* TASK OBJECTIVE
Copy out every line of the data where the word "knee" is found.

[Start of section]

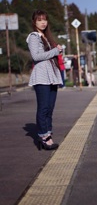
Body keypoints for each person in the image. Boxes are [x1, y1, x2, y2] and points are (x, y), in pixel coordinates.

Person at [26, 9, 63, 150]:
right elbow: (36, 56)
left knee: (50, 108)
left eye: (45, 19)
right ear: (34, 21)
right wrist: (55, 51)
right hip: (41, 76)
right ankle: (43, 137)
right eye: (39, 20)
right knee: (44, 108)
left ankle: (48, 135)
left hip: (51, 75)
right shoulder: (34, 36)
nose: (43, 22)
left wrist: (56, 51)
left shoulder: (46, 37)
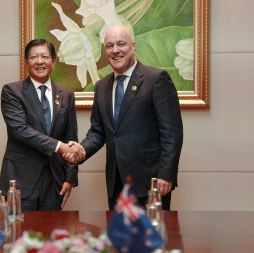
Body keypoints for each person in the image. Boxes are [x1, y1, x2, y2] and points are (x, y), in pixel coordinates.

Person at [65, 25, 183, 210]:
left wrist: (166, 174)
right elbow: (98, 131)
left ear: (133, 46)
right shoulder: (101, 86)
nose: (115, 50)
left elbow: (172, 132)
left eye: (121, 44)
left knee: (151, 237)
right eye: (110, 46)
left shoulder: (156, 79)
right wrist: (81, 150)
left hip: (150, 182)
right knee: (119, 238)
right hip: (116, 182)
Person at [0, 39, 82, 210]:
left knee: (52, 234)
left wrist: (70, 178)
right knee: (18, 233)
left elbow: (71, 136)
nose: (40, 61)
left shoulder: (66, 94)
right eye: (34, 57)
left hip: (54, 181)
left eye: (45, 57)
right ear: (26, 62)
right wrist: (60, 147)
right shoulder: (12, 91)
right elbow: (20, 130)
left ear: (54, 62)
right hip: (20, 181)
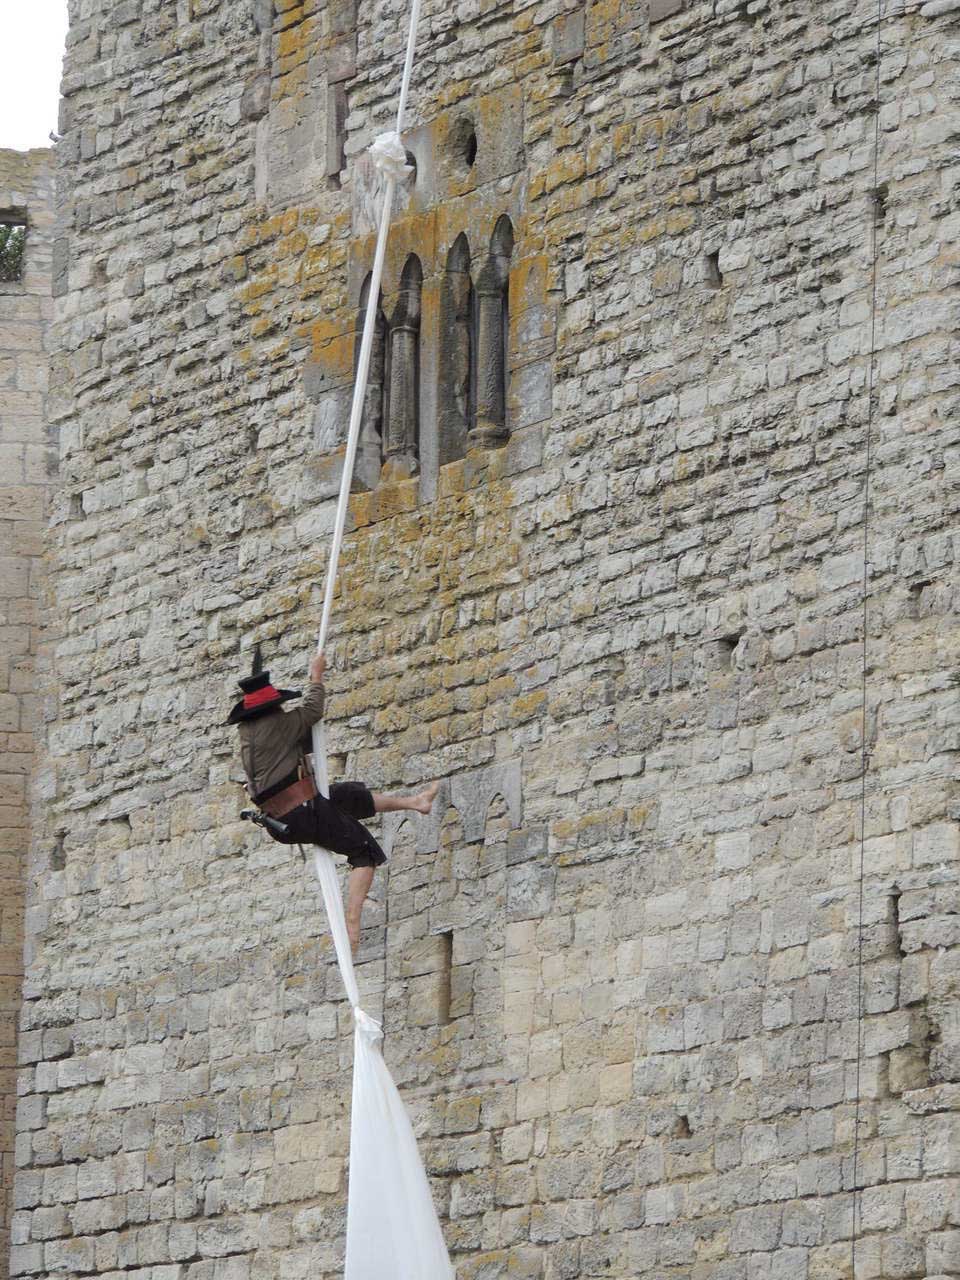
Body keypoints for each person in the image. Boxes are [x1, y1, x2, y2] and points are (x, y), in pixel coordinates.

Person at [229, 652, 439, 950]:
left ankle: (415, 802)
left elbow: (293, 746)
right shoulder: (277, 725)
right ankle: (351, 922)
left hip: (288, 814)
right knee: (365, 853)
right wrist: (317, 675)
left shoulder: (250, 732)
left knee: (346, 796)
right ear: (272, 706)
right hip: (299, 815)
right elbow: (313, 710)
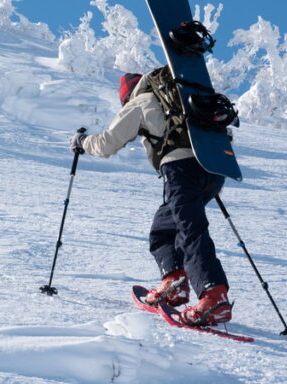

[End of section]

* RESULT OF THE EXERCISE
left knee: (50, 108)
right knee: (44, 108)
left knee: (151, 237)
right knee: (119, 238)
left knee: (52, 234)
right knee: (18, 233)
right knee: (365, 853)
left knee: (346, 796)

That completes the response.